3. Have a positive effect on their organization or enhance their professional development: The previous two goals being met, this third goal is a natural byproduct, where learning more == empowerment == excitement!
Thu, Feb 20
8:00 AM - 5:30 PM
Golden State
SC3 - Hands-On Introduction to Python in Data Science
Short Course (full day)
Instructor(s): Mei Najim, Advanced Analytics Consulting Services, LLC
Download Handouts
This course is designed to provide a hands-on introduction to Python, the well- known open-source programming language for data science including predictive modeling and data analysis. A case study using insurance data is employed in order to methodically expose attendees to data science best practices and hands-on experience in Python. Sample data and Python coding are provided.
Outline & Objectives
Outline:
(1) Learn how Jupyter Notebooks work, and cover the basics of programming including data structures, data operations, if else statements, for and while loops, and logical operations, etc.

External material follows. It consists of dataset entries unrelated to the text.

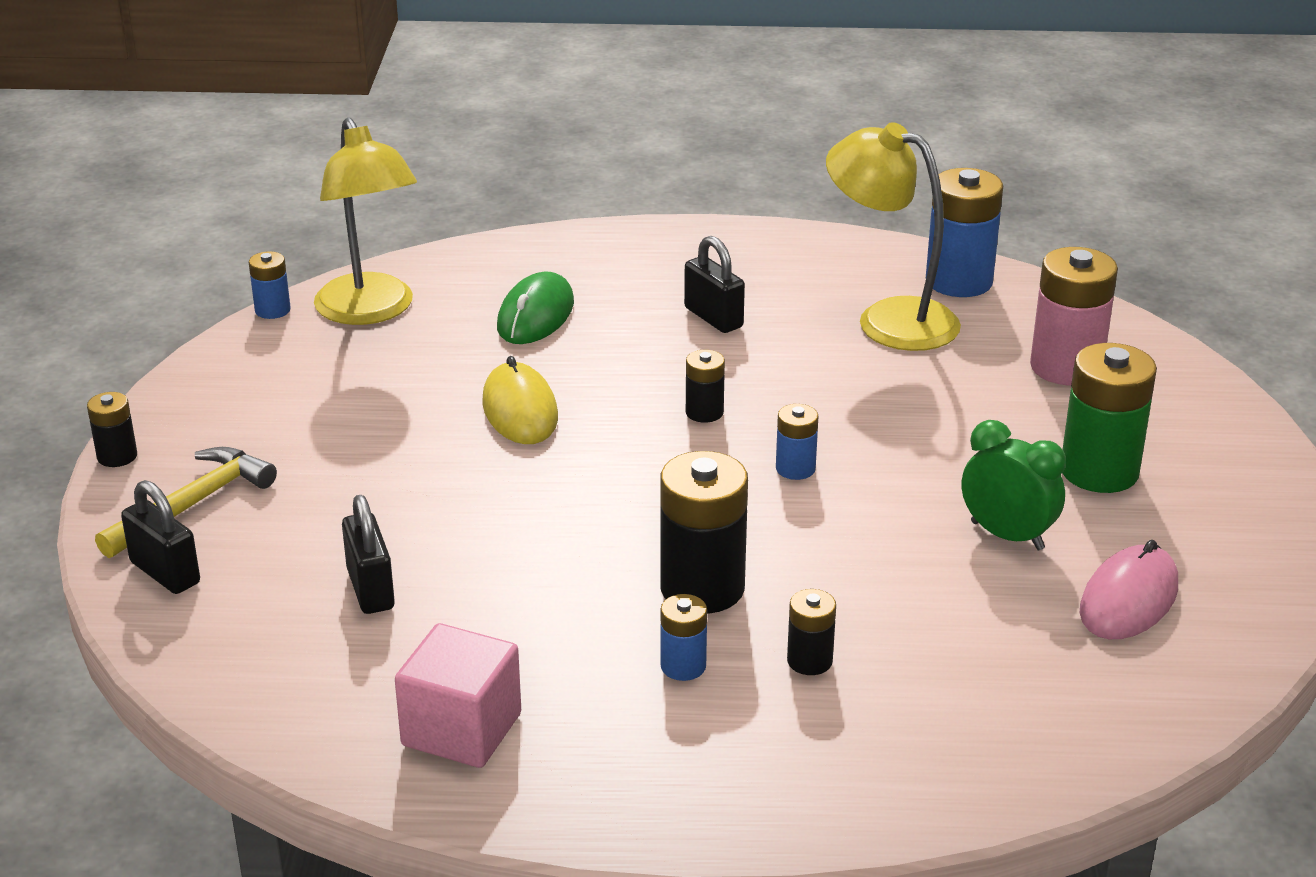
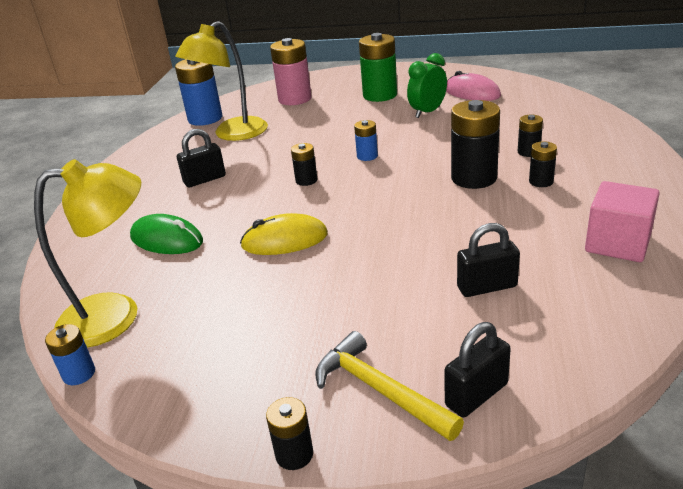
camera: 80 degrees left, 0 degrees up
blue battery [661,594,707,681] -> black battery [529,141,557,187]

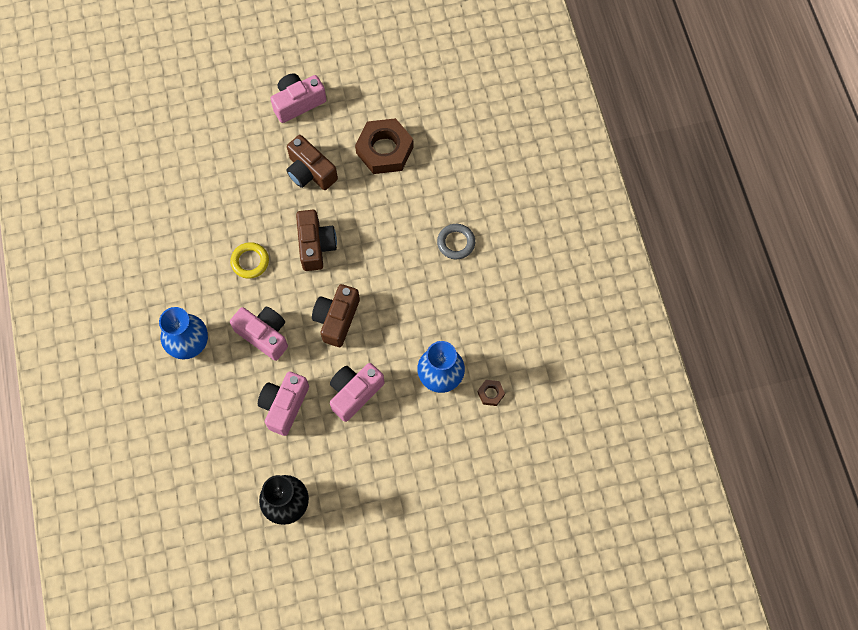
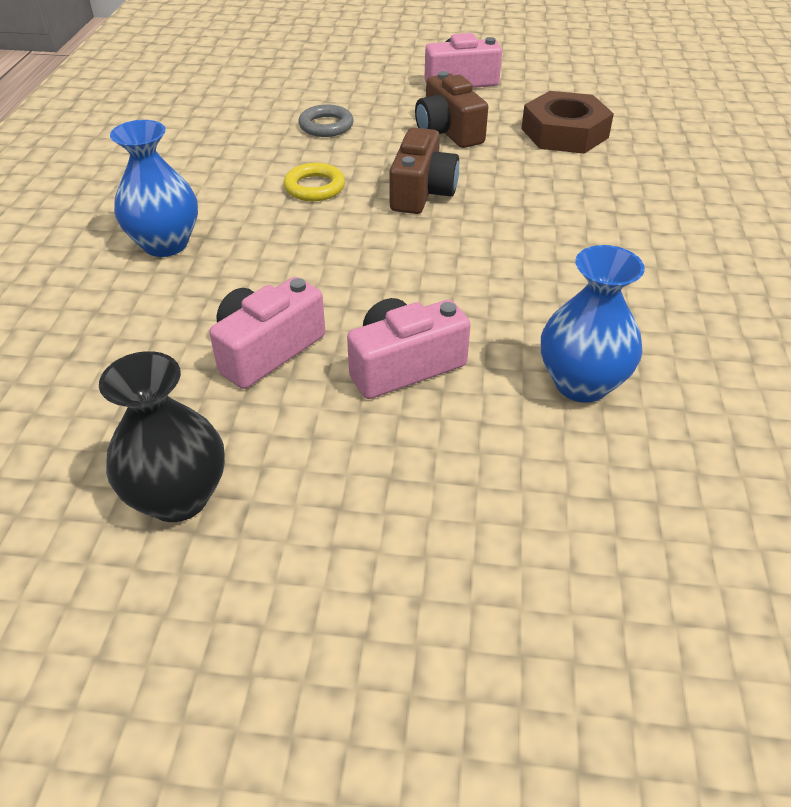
camera: 20 degrees right, 25 degrees down
pink camera [230,307,288,361] -> none
brown camera [312,284,360,347] -> none
grey ring [437,224,475,259] -> grey ring moved to [298,105,354,137]
brown nut [478,380,505,406] -> none

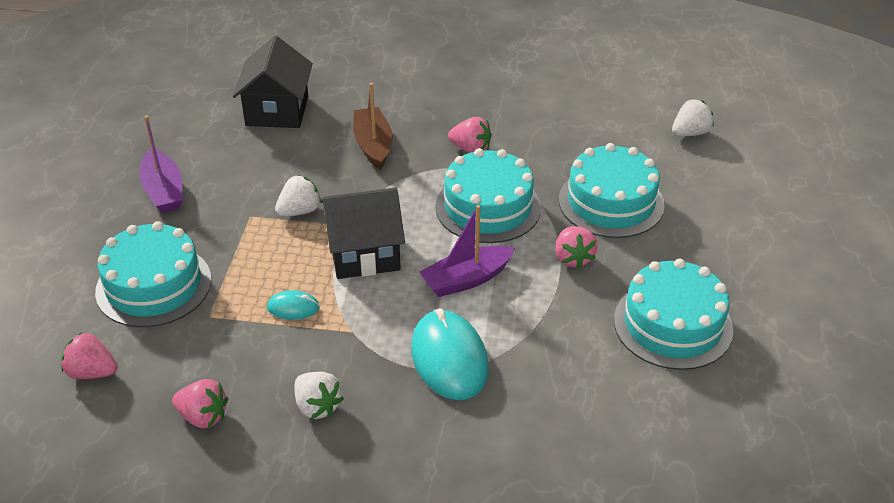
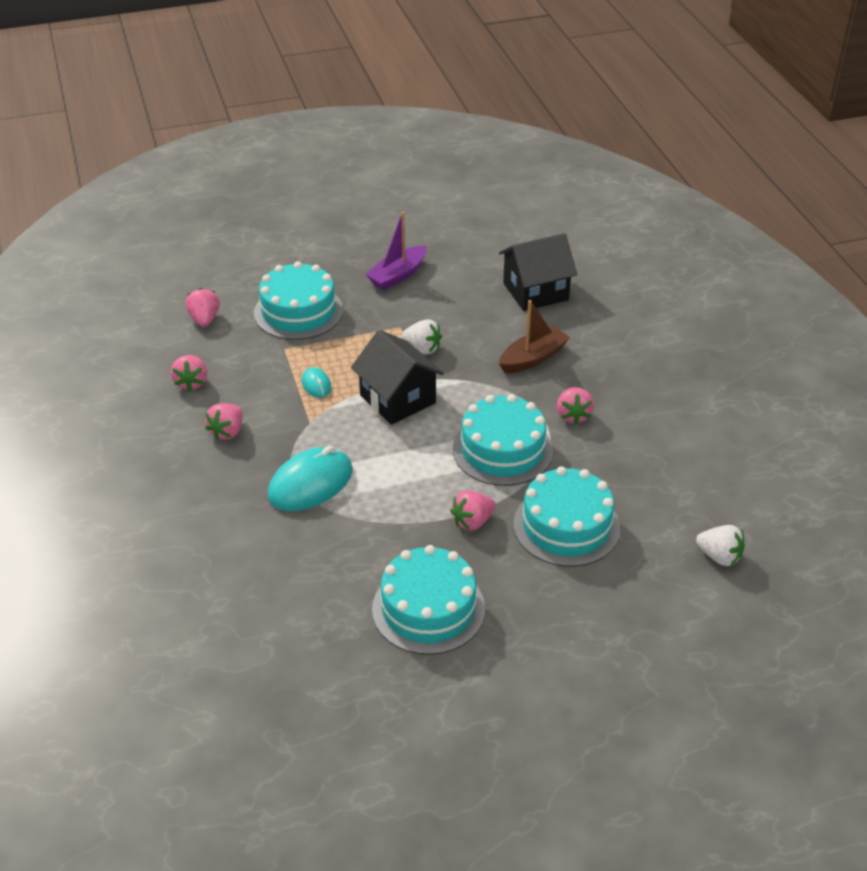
camera: 65 degrees right, 0 degrees up
white strawberry [294,372,344,419] -> pink strawberry [205,403,243,440]
purple boat [419,205,515,297] -> none

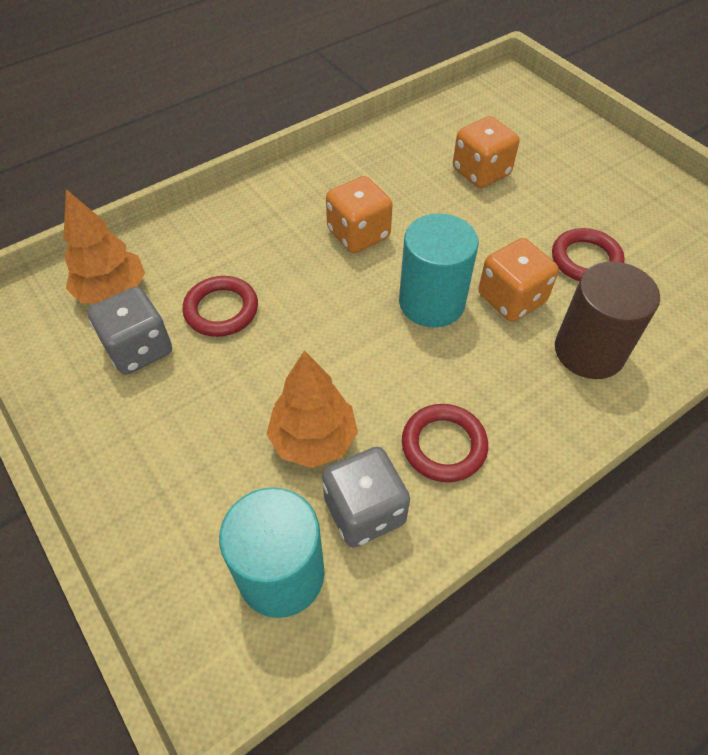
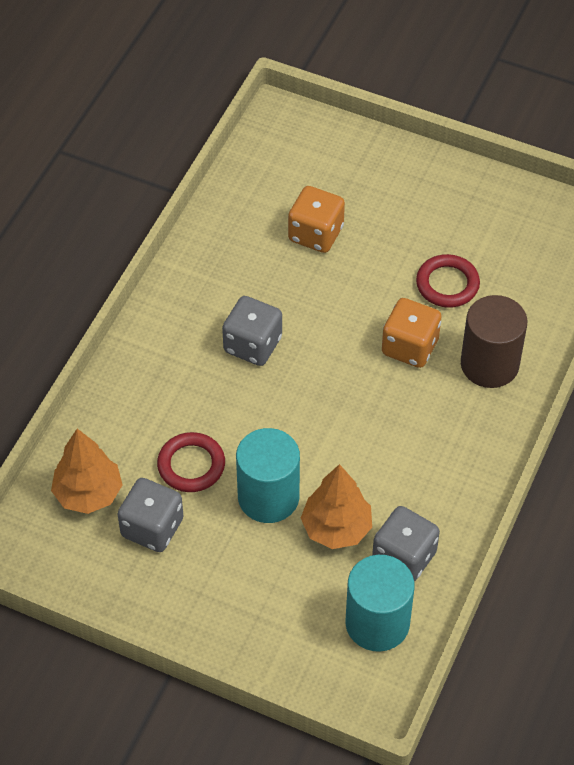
camera: 30 degrees left, 0 degrees up
orange dice [326,176,393,253] -> grey dice [222,296,282,366]
turquoise cylinder [399,213,479,328] -> turquoise cylinder moved to [236,428,300,523]
red ring [402,404,488,482] -> none

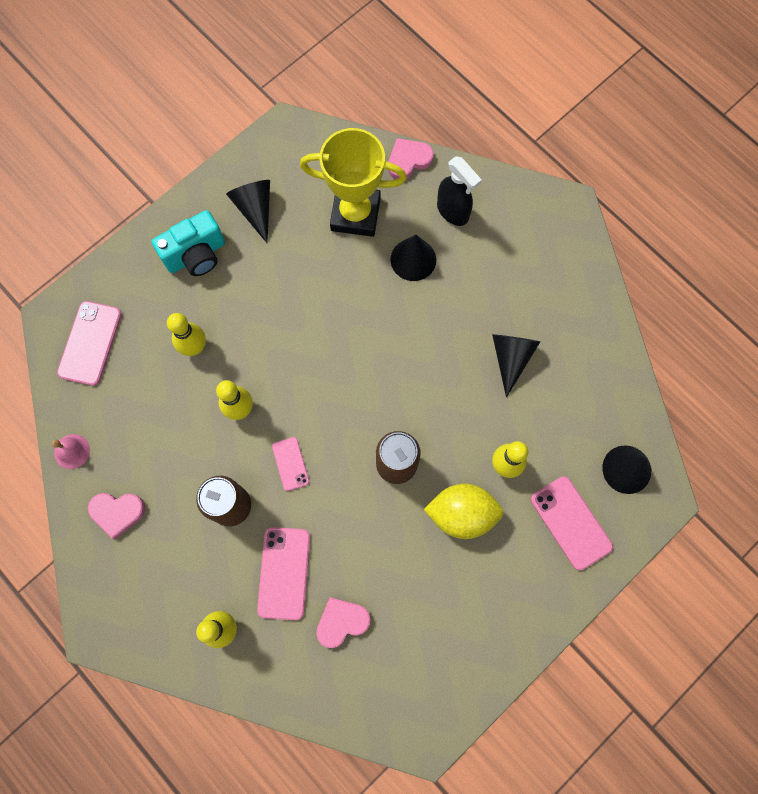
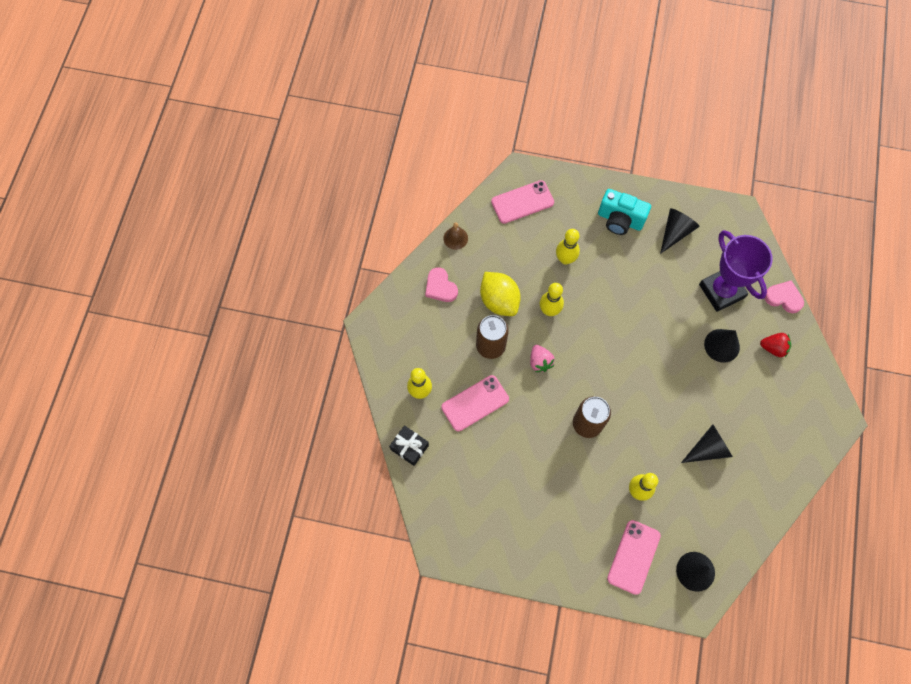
camera: 55 degrees right, 5 degrees down
pink bell [52,434,90,469] -> brown bell [443,222,468,250]
pink phone [272,437,309,491] -> pink strawberry [530,345,555,372]
yellow trophy [300,128,407,237] -> purple trophy [699,230,773,312]
pink heart [316,597,371,648] -> none
yellow lemon [424,483,504,539] -> yellow lemon moved to [480,272,521,316]
black spray bottle [437,156,482,226] -> red strawberry [760,333,791,357]
none -> black gift [389,425,429,466]

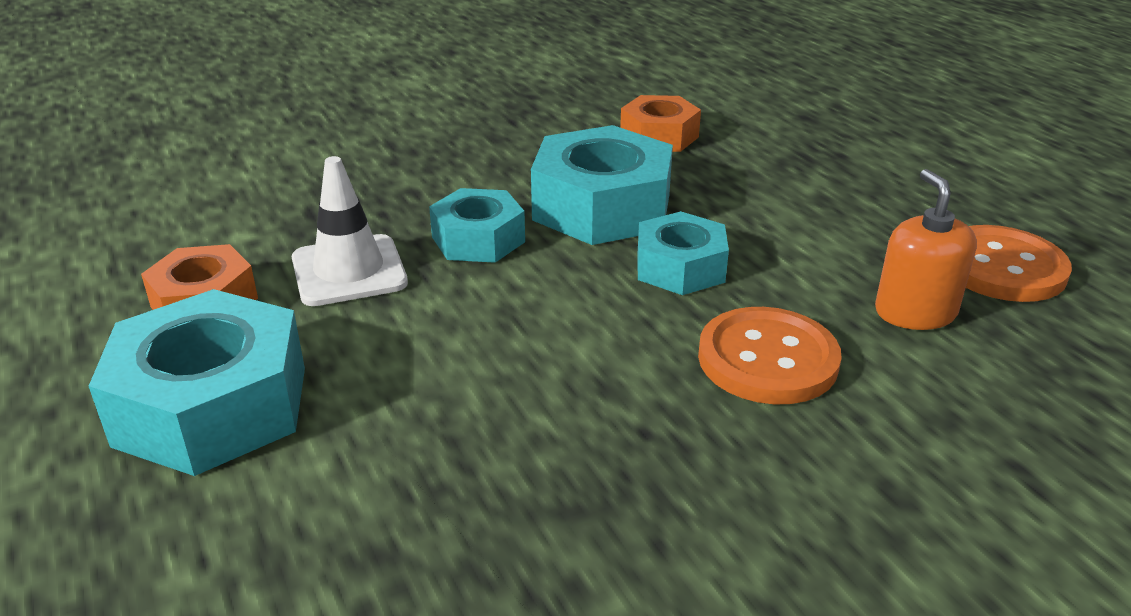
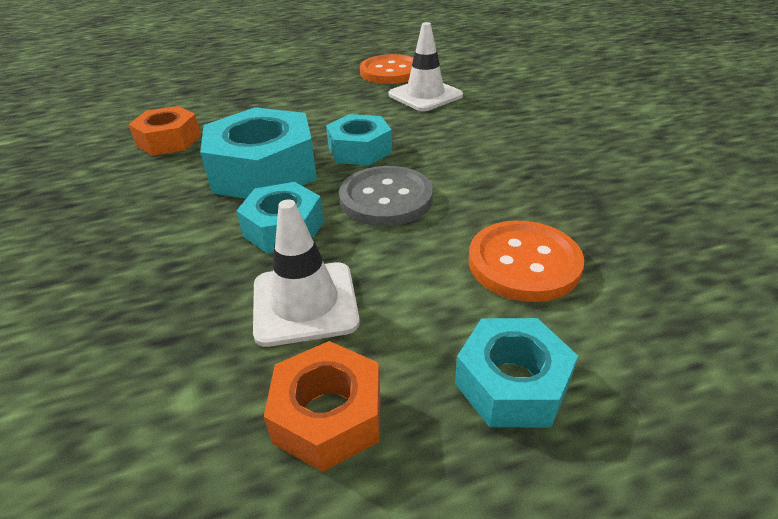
camera: 80 degrees left, 5 degrees up
turquoise nut [89,289,305,476] -> turquoise nut [455,318,578,427], size x0.60
orange button [698,307,842,405] -> orange button moved to [469,221,584,302]
orange soap dispenser [875,169,977,330] -> white traffic cone [388,22,463,111]
none -> grey button [339,166,433,226]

(2) An in-depth Predictive Analytics Case Study in Insurance
Learning Objectives: Get some hands-on experience in Python
(1) Learn how to explore and prepare data in Python
(2) Use a variety of statistical methods and machine learn algorithms: GLM, decision trees and random forests, neural nets to build predictive models in Python.
Audiences: Statisticians, such as manufacturing, pharmaceutical, banking and government agencies; Statistical researchers/analysts in universities; Graduate students in statistics departments.
Prerequisites: BS/MS level education in statistics or mathematics with some programming experience; Install Jupyter Notebooks.
About the Instructor
Mrs. Mei Najim provides advanced analytics consulting services to the Property & Casualty insurance industry mainly in Strategic Planning (Developing advanced analytics strategic short-term and long-term plans for the organization) and Advanced Analytics Capability Building (Developing full life cycle analytics processes from raw data exploration to analytics solutions implementation into IT data systems). Mei has 15 years hands-on big data advanced analytics experience including statistical methods, machine learning algorithms, and data mining in the Property & Casualty insurance industry. She also has experience in catastrophic modeling, actuarial pricing, reserving, and R&D. Mei has frequently presented at conferences to share and further develop her expertise. Mei holds a BS degree in Actuarial Science from Hunan University and two MS degrees, one in Applied Mathematics and the other in Statistics, from Washington State University. Mei is a member of the American Statistical Association and a Certified Specialist in Predictive Analytics (CSPA) of the Casualty of Actuary.
Relevance to Conference Goals
The objective is to provide attendees with hands-on experience about data science, modeling, and analyzing data of various forms through the application of state-of-the-art statistical methods and machine learning algorithms in Python.